The US Senate passed a currency bill that would punish countries that subsidize their exports by maintaining an artificially low exchange rate. China called such a law a 'lose-lose' for both sides.
In this Sept. 30 photo, visitors look at an artwork depicting a 100-yuan Chinese currency at the 2011 Chengdu Biennial in Chengdu in southwestern China's Sichuan province. Reflecting growing anger in the US about the loss of jobs to China, the Senate passed a bill that would punish countries that subsidize their exports by maintaining an artificially low exchange rate.
AP
Beijing
China left no doubt Wednesday as to what it thought of a new US Senate bill aimed at forcing Beijing to strengthen the value of its currency: The Central Bank devalued it as much as it could.

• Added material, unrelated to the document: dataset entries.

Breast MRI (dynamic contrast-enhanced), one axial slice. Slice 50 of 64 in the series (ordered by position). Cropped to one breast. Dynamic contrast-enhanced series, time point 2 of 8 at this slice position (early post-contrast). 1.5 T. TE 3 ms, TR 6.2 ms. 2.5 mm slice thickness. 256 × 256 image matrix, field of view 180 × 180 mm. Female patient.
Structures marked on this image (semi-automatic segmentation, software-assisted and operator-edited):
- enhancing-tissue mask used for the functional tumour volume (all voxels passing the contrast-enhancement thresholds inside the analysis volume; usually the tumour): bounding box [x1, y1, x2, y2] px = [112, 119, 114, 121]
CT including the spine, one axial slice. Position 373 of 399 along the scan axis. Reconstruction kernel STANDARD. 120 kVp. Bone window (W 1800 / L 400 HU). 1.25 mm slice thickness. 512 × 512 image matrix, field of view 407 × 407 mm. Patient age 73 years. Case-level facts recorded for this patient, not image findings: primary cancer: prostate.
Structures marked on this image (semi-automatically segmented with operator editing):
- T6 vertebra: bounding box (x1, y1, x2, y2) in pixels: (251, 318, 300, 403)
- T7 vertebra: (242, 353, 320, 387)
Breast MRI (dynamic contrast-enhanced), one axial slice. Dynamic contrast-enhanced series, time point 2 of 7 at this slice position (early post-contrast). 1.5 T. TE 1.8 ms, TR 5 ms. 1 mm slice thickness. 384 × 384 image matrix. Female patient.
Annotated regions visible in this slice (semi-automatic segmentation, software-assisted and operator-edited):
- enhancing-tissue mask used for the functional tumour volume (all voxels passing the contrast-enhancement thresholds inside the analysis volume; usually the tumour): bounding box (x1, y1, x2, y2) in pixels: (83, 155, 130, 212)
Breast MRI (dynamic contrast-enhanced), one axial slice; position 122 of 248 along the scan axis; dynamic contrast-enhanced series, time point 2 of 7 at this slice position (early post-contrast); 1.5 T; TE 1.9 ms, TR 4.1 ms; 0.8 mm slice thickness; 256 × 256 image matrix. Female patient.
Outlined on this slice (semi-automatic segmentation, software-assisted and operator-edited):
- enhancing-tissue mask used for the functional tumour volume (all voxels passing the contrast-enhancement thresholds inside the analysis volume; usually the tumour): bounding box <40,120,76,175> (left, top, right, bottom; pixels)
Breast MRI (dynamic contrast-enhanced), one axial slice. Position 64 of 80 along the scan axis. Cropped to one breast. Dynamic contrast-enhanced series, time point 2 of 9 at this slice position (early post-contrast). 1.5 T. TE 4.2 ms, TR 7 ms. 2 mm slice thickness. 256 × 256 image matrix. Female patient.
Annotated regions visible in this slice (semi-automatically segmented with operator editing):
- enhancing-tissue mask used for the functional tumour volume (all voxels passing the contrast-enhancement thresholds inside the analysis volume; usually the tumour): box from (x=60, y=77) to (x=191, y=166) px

The bill, passed Tuesday evening, “will not solve US economic and employment problems and will only disturb … efforts to promote world economic recovery,” said Chinese Foreign Ministry spokesman Ma Zhaoxu in a statement.
Reflecting growing anger in the US about the loss of jobs to China, the Senate passed a bill that would punish countries that subsidize their exports by maintaining an artificially low exchange rate. Washington has long been pressing Beijing to let its currency rise, making US goods cheaper in China and thus helping US exports.